Microcomputer-supported control systems are finding increasing application in areas which are subject to more stringent safety requirements.
This increasingly deals with processes in which, for reasons of safety, the process may not be stopped immediately upon occurrence of a malfunction, or which, for reasons of availability, will not stop. This task is generally solved through the employment of redundant regulating or control systems having two or more independent operational channels, which fulfill regulating or control tasks, and a microcomputer, wherein the microcomputer assumes the switching control, the monitoring and error locating in the two operational channels.
The safety concept proceeds from the assumption that the computer, as long as it operates faultlessly, will recognize errors in the control channels and, through corrective reaction can restore the system under its control into a safe condition.

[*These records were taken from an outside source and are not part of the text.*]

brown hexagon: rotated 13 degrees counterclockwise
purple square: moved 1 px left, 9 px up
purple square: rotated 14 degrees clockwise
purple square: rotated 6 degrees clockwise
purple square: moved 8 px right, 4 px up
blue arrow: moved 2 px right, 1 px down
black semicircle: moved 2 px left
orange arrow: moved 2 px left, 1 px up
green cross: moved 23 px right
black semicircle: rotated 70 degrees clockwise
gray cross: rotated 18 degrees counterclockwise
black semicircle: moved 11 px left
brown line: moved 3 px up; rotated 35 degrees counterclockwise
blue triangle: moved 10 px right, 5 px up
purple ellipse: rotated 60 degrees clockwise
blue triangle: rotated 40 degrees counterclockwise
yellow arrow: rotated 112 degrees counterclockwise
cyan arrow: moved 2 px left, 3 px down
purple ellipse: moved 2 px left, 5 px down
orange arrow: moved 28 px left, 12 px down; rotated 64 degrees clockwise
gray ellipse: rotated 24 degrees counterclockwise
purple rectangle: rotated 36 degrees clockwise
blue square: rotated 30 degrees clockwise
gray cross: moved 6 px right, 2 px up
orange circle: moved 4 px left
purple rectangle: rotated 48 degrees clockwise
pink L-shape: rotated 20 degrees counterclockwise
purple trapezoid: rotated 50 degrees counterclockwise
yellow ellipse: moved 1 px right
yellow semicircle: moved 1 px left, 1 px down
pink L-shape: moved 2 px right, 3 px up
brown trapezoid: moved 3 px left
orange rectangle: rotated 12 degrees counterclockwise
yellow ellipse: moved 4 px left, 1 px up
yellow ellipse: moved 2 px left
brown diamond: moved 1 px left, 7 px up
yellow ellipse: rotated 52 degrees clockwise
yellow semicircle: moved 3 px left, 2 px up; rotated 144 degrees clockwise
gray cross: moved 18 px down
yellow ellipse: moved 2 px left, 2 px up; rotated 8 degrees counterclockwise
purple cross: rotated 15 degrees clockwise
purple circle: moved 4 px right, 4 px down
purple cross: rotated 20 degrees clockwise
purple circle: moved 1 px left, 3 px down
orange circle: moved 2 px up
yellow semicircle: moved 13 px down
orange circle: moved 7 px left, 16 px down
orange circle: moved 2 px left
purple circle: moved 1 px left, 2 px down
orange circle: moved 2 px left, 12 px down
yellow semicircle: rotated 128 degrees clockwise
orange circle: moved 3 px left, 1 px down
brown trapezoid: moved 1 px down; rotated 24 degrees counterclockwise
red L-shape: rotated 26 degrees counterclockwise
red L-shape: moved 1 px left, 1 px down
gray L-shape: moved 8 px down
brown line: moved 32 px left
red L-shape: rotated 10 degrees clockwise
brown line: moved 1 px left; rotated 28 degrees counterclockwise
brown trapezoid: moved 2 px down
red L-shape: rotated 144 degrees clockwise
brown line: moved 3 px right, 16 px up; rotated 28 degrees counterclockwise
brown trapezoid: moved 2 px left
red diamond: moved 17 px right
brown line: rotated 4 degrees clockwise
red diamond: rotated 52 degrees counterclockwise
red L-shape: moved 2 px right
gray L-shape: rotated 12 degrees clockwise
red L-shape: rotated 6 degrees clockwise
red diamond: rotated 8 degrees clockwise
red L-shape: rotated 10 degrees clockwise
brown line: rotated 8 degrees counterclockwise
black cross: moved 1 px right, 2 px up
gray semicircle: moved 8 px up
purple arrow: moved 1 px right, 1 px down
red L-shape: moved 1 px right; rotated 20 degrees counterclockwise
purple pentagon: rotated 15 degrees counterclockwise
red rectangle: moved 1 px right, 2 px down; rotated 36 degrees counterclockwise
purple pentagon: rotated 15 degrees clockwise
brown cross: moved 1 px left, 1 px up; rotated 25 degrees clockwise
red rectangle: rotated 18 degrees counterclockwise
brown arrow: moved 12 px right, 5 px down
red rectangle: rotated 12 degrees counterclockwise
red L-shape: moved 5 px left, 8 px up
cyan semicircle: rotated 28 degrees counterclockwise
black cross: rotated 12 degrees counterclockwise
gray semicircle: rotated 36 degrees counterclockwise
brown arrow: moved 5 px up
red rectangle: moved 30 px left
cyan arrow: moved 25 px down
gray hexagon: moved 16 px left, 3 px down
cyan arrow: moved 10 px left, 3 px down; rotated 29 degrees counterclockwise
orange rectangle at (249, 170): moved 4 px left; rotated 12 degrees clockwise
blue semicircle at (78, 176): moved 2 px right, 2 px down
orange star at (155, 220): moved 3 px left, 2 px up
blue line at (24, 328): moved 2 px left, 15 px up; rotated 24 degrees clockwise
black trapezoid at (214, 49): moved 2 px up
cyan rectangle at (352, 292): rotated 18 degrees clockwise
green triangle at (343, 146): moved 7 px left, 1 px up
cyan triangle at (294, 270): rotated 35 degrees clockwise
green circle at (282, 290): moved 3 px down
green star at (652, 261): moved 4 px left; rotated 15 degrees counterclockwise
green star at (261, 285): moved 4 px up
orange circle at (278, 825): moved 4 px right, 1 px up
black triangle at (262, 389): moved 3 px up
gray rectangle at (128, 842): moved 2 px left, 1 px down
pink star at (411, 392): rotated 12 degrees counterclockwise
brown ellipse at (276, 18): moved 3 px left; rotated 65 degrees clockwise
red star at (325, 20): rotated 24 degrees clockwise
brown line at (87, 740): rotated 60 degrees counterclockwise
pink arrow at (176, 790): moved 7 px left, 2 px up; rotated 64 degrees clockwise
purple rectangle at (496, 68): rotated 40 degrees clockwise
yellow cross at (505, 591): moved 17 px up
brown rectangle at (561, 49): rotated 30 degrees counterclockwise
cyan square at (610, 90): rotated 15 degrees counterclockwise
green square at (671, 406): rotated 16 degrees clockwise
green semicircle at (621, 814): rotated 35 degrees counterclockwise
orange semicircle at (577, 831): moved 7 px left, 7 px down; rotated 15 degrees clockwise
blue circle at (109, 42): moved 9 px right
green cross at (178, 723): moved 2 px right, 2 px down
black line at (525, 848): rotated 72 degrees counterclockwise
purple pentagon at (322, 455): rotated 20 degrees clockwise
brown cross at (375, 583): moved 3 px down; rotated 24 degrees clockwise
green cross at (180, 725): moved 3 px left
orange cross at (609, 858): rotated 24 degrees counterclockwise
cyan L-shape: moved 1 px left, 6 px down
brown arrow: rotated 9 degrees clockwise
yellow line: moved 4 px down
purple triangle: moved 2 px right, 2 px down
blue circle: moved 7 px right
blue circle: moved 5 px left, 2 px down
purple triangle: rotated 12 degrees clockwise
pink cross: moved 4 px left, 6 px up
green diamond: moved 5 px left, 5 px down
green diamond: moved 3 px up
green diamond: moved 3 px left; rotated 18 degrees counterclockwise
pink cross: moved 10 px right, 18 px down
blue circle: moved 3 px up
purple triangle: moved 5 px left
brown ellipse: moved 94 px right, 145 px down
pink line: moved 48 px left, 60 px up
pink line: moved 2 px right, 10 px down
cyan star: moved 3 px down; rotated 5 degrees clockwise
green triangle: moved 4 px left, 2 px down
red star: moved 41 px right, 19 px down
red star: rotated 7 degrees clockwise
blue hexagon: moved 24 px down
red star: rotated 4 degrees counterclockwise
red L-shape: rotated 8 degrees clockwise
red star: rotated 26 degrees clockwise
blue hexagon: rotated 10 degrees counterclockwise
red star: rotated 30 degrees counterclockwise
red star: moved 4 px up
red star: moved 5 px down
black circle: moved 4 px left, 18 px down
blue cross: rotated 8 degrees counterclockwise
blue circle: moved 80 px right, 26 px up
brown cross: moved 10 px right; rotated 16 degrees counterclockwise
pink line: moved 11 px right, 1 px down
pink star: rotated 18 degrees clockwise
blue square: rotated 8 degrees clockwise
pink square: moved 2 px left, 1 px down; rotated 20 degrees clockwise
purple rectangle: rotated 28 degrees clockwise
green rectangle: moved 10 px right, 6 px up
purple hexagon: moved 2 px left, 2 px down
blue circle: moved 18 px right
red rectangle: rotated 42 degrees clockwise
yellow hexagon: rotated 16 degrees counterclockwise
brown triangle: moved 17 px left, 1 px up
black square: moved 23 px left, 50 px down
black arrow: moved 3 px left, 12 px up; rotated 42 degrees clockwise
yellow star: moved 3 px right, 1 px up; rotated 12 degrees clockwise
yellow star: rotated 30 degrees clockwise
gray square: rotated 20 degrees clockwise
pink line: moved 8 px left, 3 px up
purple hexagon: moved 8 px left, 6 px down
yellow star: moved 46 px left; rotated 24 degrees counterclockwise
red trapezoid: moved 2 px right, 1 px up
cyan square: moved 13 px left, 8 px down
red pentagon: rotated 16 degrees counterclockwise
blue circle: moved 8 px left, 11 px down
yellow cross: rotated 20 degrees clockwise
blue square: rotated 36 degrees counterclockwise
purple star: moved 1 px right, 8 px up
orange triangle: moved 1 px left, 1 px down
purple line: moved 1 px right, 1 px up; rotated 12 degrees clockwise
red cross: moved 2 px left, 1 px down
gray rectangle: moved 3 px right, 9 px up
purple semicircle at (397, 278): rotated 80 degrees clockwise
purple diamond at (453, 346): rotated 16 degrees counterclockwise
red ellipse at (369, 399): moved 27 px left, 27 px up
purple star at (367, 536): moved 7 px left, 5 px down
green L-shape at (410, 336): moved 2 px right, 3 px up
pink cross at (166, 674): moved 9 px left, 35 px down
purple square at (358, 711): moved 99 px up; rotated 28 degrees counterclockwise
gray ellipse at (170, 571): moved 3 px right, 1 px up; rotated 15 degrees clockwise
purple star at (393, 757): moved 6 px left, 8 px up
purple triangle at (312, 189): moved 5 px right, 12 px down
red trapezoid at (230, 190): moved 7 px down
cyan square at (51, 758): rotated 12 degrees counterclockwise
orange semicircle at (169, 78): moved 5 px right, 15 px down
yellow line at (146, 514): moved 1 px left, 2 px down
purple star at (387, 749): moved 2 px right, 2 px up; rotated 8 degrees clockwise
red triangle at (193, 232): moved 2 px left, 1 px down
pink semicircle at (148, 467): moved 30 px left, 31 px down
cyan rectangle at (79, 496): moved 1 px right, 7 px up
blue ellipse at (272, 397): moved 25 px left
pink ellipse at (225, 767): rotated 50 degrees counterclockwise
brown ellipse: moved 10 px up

However, the functional reliability hereby ultimately still depends upon possible sources of error in the computer. Computer malfunctions can be limited in duration (for instance, power supply disruptions, crosstalk) or permanent (for instance, component failure). Typical fault conditions may result from stoppage of the computer (system pulse failure), when the computer runs in an endless loop; from data errors, particularly dynamic errors, dependent upon predetermined bit combinations; through a defective arithmetic unit so that commands (for instance, comparisons) can no longer be correctly executed; and from changes in the software, also in software redundancy through defective program memories.
2. Discussion of the Prior Art
Through the utilization of two or more computers (multiprocessor systems) which mutually monitor each other, the functional reliability can be increased, but only with a considerable demand, inasmuch as for the exclusion of system errors, in general there are required diverse hardware and software (Dissertation by Knornschild, RTP 1981, Volume 8).
However, for general applications, the condition of the process under control is described not only through logical conditions (for example, switch positions, limit transducers), but also through continual parameters. This fact further restricts the applicability of a multiprocessor system because the coincidence of several computers cannot be verified by trivial comparisons at bit pattern levels, but L only through comprehensive, additional software procedures.
More readily controllable is a single computer which is more satisfactory from the standpoint of development and also manufacturing costs and which, for error protection, is coupled to a control unit. A simple procedure which is normally used for this purpose is based on the "watchdog" concept, adopted to await an always uniform report from the computer within a periodic time frame. However, this will generally only verify as to whether the computer is still at all operating but not whether it is properly operating in its essential functions and correctly executes commands that are relevant to safety. Watchdog circuits incorporating retriggerable trigger elements will, as a rule, detect only the first two of the above-mentioned error conditions (lack of a life signal). Nevertheless, this installation fails to detect, or detects with inadequate certainty, the remaining potential error conditions. Moreover, in most of the control circuits of this type a failure of the circuit itself will remain undetected.
Precisely for applications which are relevant to safety, however, in which jeopardy to personnel and systems must be precluded with a maximum of certainty, the detection of these failures is a necessity which can be achieved only by monitoring through additional problem-oriented hardware.